In December 2009, Beadles earned his degree in mechanical engineering.

==Professional career==
===Pre-draft===
Beadles was considered one of the best offensive linemen available for the 2010 NFL draft. Analysts projected him as either an offensive tackle or guard. He was compared to former Ute All-American Jordan Gross. He scored 36 on the Wonderlic intelligence test.

Pre-draft measurables
| Height | Weight | Arm length | Hand span | Wonderlic |
| 6 ft 4+1⁄2 in (1.94 m) | 310 lb (141 kg) | 33+3⁄4 in (0.86 m) | 9+3⁄4 in (0.25 m) | 36 |
All values from NFL Combine

===Denver Broncos===
The Denver Broncos selected Beadles in the second round (45th overall) of the 2010 NFL draft.

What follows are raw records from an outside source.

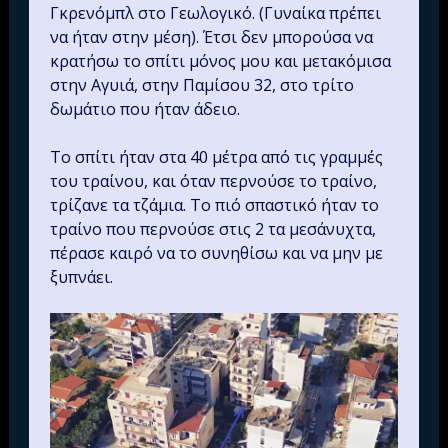
Γκρενόμπλ στο Γεωλογικό. (Γυναίκα πρέπει
να ήταν στην μέση). Έτσι δεν μπορούσα να
κρατήσω το σπίτι μόνος μου και μετακόμισα
στην Αγυιά, στην Παμίσου 32, στο τρίτο
δωμάτιο που ήταν άδειο.
Το σπίτι ήταν στα 40 μέτρα από τις γραμμές
του τραίνου, και όταν περνούσε το τραίνο,
τρίζανε τα τζάμια. Το πιό σπαστικό ήταν το
τραίνο που περνούσε στις 2 τα μεσάνυχτα,
πέρασε καιρό να το συνηθίσω και να μην με
ξυπνάει.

Beadles was named to his first Pro Bowl in 2012, replacing New England Patriots guard Logan Mankins.

As a member of the Broncos, Beadles played in all 16 games every one of his four seasons.

===Jacksonville Jaguars===
On March 11, 2014, Beadles signed a five-year, $30 million contract with the Jacksonville Jaguars, including $13 million guaranteed.

In Beadles's first two seasons, he started all 16 games of each of his two seasons with the Jaguars.

The Jaguars released Beadles on March 3, 2016.

===San Francisco 49ers===
On March 22, 2016, Beadles signed a three-year, $11.35 million deal with the San Francisco 49ers. In his first season, he started all 16 games at right guard. In 2017, he played in all 16 games, starting the season opener at left guard before losing the starting job to Laken Tomlinson, and four at right tackle in place of the injured Trent Brown.

On May 7, 2018, Beadles was released by the 49ers.

===Atlanta Falcons===
On October 30, 2018, Beadles was signed by the Atlanta Falcons. He was named the starting right guard in Week 13 following struggles from Ben Garland, and started the next five games.

=== Retirement ===
On June 10, 2019, Beadles announced his retirement from the NFL.